Grades should be useful, and the reputation of a school should have some
bearing on the competence of its graduates.

However, grade inflation has essentially rendered grades useless. Poor grades
lead to poor faculty evaluations and endless unpleasantness. The dominant
viewpoint seems to be: Give everyone high-ish grades, and let them become
someone else's problem. Which is irresponsible and devalues the university's
degrees, but such is life.

The computer programming model of evaluating peoples' competency via open-
source contributions seems like a good idea. I wonder how this sort of thing
would work for sciences or humanities. I also wonder how to make a system of
evaluating competency immune to being gamed.

------
lutusp
Quote: "Much has been written about the devaluation of degrees and the evils
of grading in higher education. As a society, we’re clearly reeling from the
consequences (44% of college graduates are underemployed)."
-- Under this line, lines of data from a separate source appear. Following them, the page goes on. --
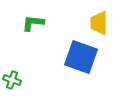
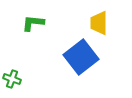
blue square: rotated 32 degrees clockwise
green cross: moved 1 px up
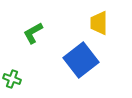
green L-shape: moved 10 px down; rotated 35 degrees counterclockwise
blue square: moved 3 px down
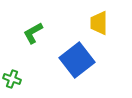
blue square: moved 4 px left
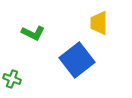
green L-shape: rotated 125 degrees counterclockwise
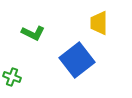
green cross: moved 2 px up
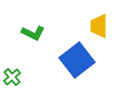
yellow trapezoid: moved 3 px down
green cross: rotated 30 degrees clockwise
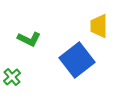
green L-shape: moved 4 px left, 6 px down
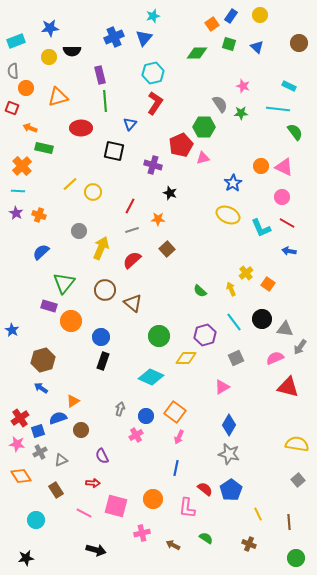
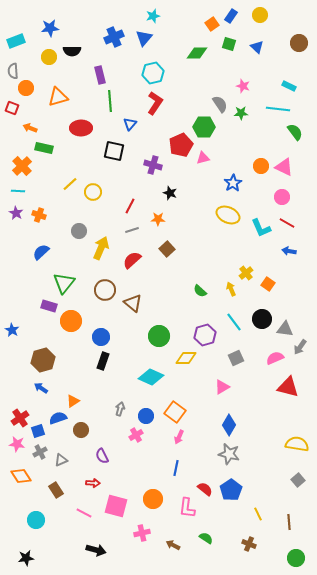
green line at (105, 101): moved 5 px right
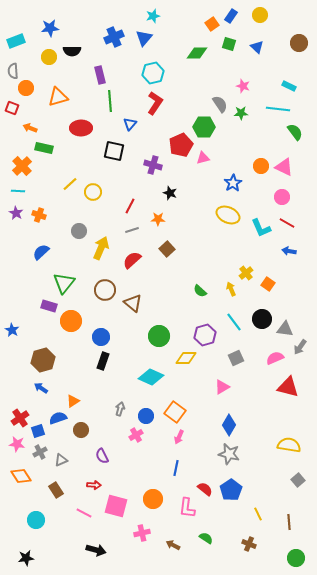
yellow semicircle at (297, 444): moved 8 px left, 1 px down
red arrow at (93, 483): moved 1 px right, 2 px down
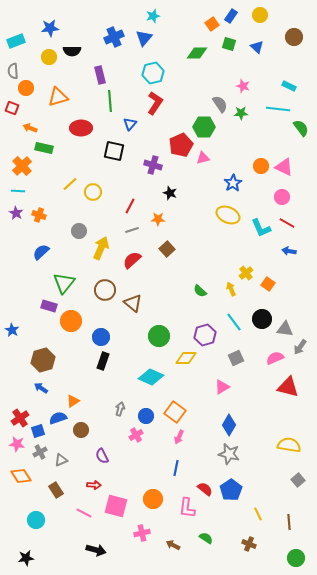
brown circle at (299, 43): moved 5 px left, 6 px up
green semicircle at (295, 132): moved 6 px right, 4 px up
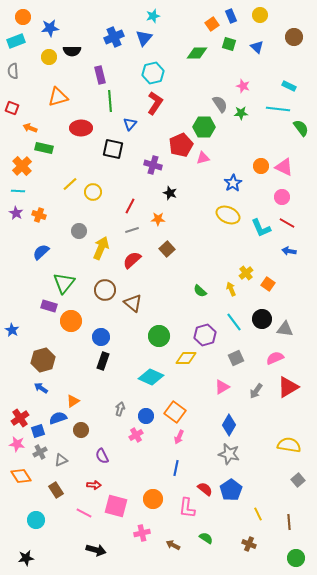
blue rectangle at (231, 16): rotated 56 degrees counterclockwise
orange circle at (26, 88): moved 3 px left, 71 px up
black square at (114, 151): moved 1 px left, 2 px up
gray arrow at (300, 347): moved 44 px left, 44 px down
red triangle at (288, 387): rotated 45 degrees counterclockwise
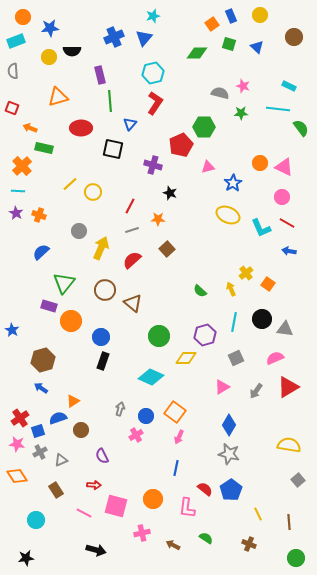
gray semicircle at (220, 104): moved 11 px up; rotated 42 degrees counterclockwise
pink triangle at (203, 158): moved 5 px right, 9 px down
orange circle at (261, 166): moved 1 px left, 3 px up
cyan line at (234, 322): rotated 48 degrees clockwise
orange diamond at (21, 476): moved 4 px left
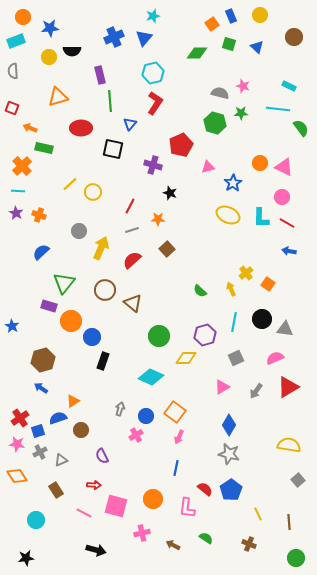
green hexagon at (204, 127): moved 11 px right, 4 px up; rotated 15 degrees clockwise
cyan L-shape at (261, 228): moved 10 px up; rotated 25 degrees clockwise
blue star at (12, 330): moved 4 px up
blue circle at (101, 337): moved 9 px left
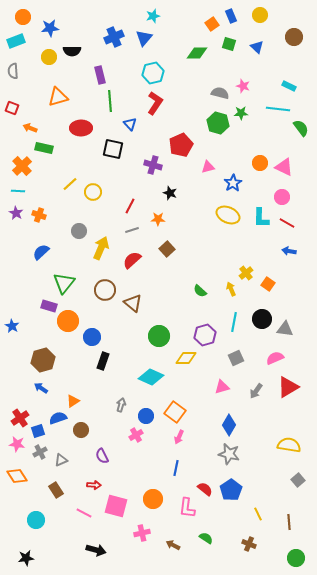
green hexagon at (215, 123): moved 3 px right
blue triangle at (130, 124): rotated 24 degrees counterclockwise
orange circle at (71, 321): moved 3 px left
pink triangle at (222, 387): rotated 14 degrees clockwise
gray arrow at (120, 409): moved 1 px right, 4 px up
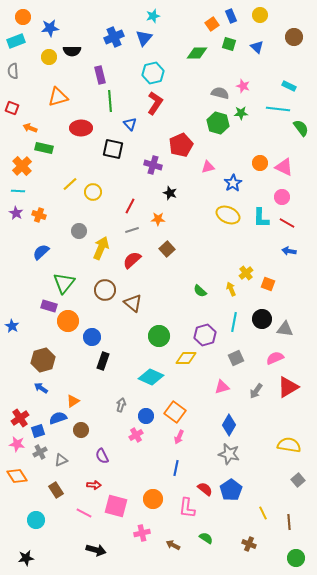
orange square at (268, 284): rotated 16 degrees counterclockwise
yellow line at (258, 514): moved 5 px right, 1 px up
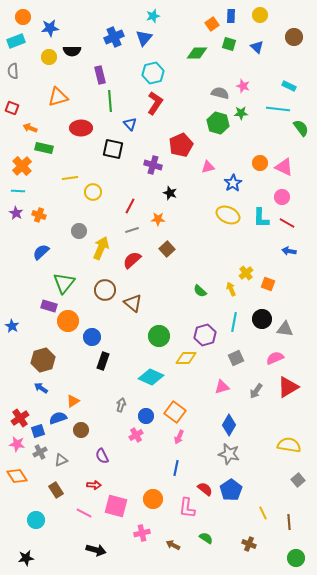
blue rectangle at (231, 16): rotated 24 degrees clockwise
yellow line at (70, 184): moved 6 px up; rotated 35 degrees clockwise
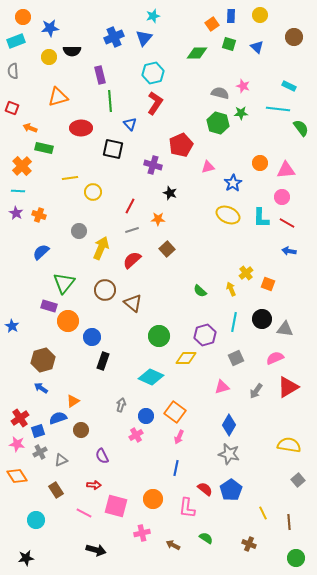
pink triangle at (284, 167): moved 2 px right, 3 px down; rotated 30 degrees counterclockwise
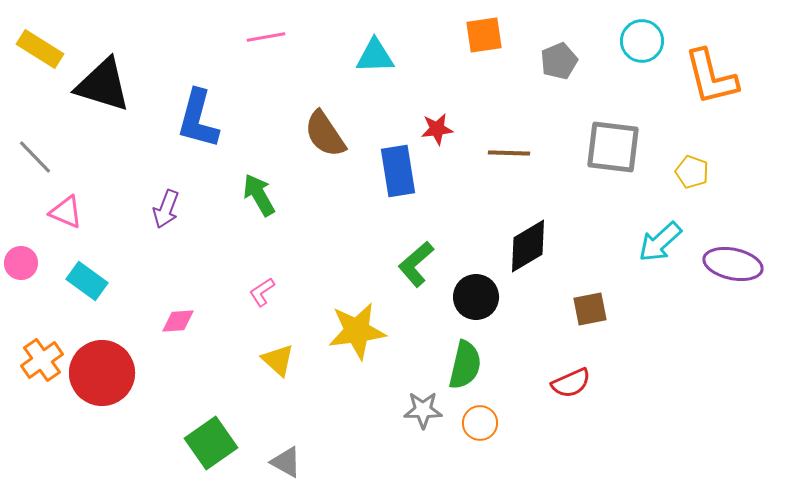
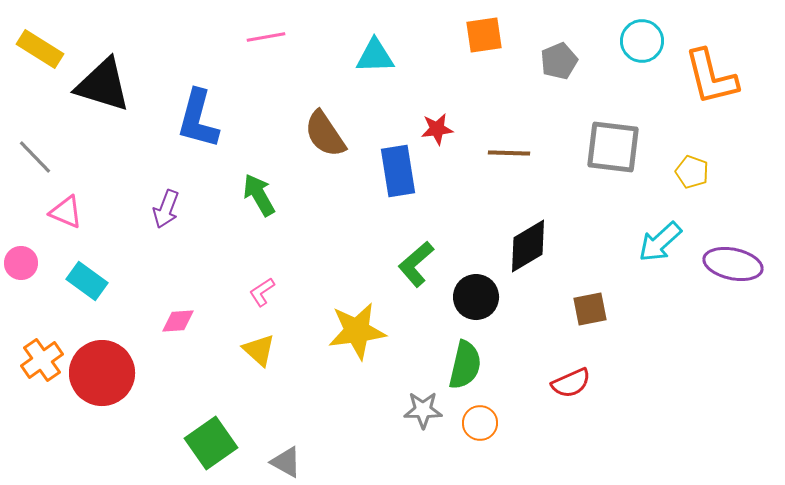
yellow triangle: moved 19 px left, 10 px up
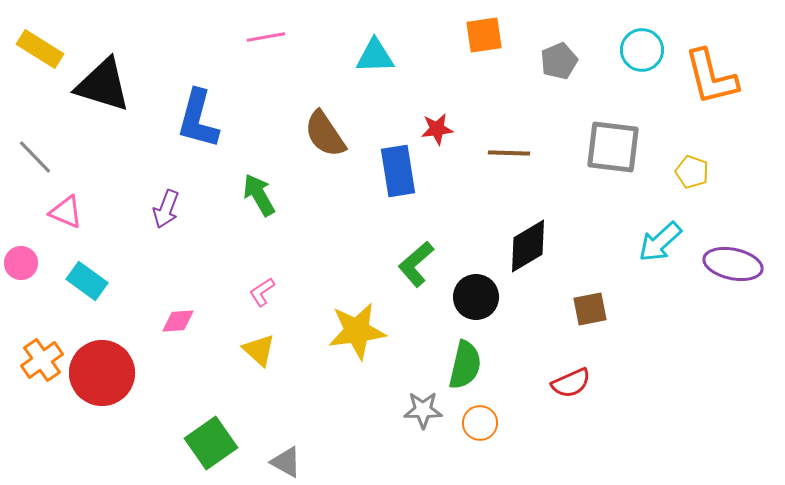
cyan circle: moved 9 px down
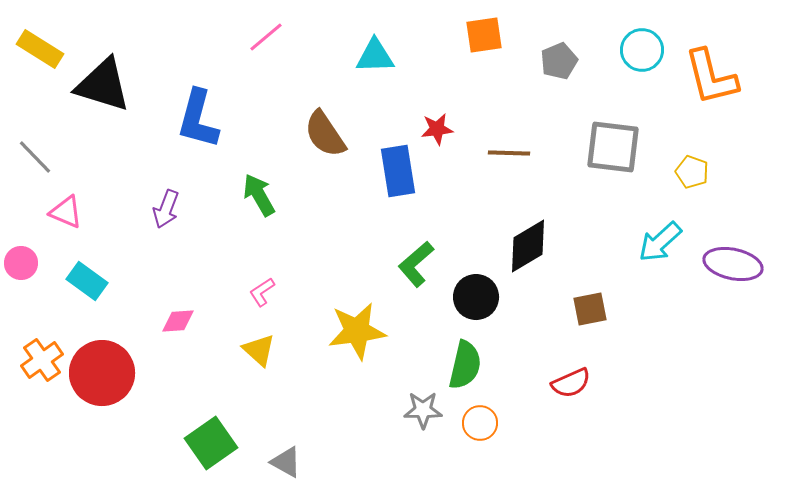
pink line: rotated 30 degrees counterclockwise
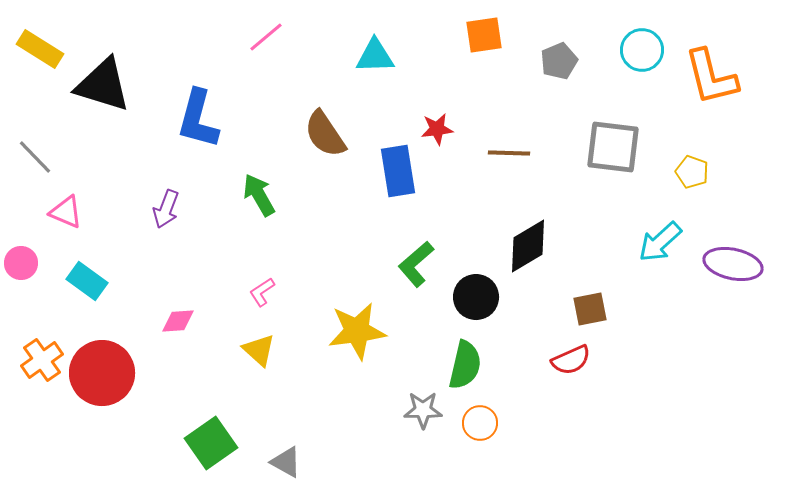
red semicircle: moved 23 px up
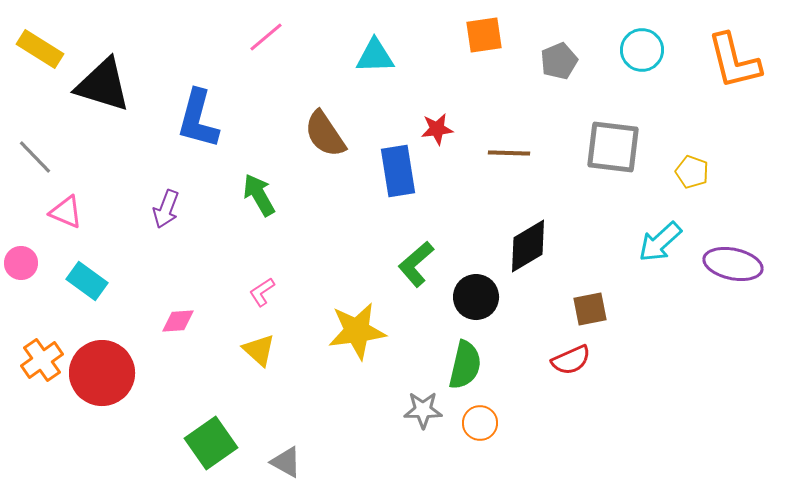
orange L-shape: moved 23 px right, 16 px up
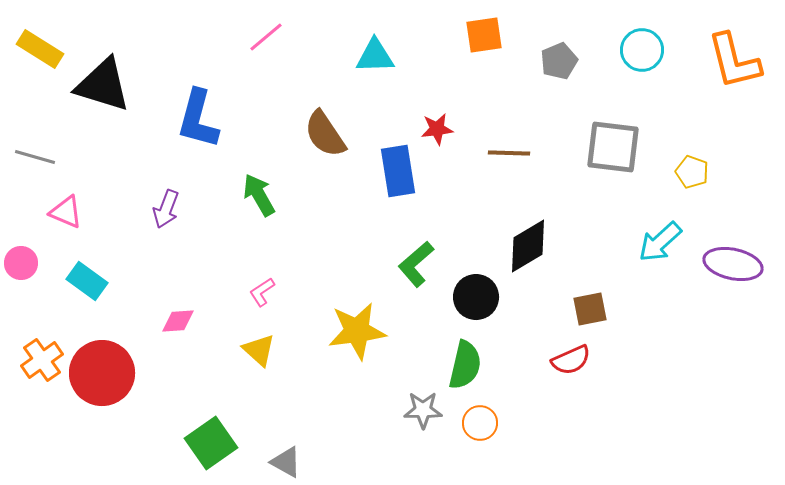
gray line: rotated 30 degrees counterclockwise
Oh, don't bother to try to produce evidence for a cause-effect relationship
between grades and later underemployment. A few minutes' thinking about
employment and statistical principles should have made you realize that
roughly 50% of people are underemployed, for the same reason that 50% of
people are below average.

We'll be abolishing grades and degrees the same day we abolish any difference
in workplace compensation:

1\. Under the new program, a company's janitor and president will make the
same amount of money.

2\. People will say, "Wait -- why should I try to hard? What's my incentive?"

3\. A brilliant theoretician will then say, "I have a great idea! Let's reward
cleverness and productivity by giving clever, productive people more money!"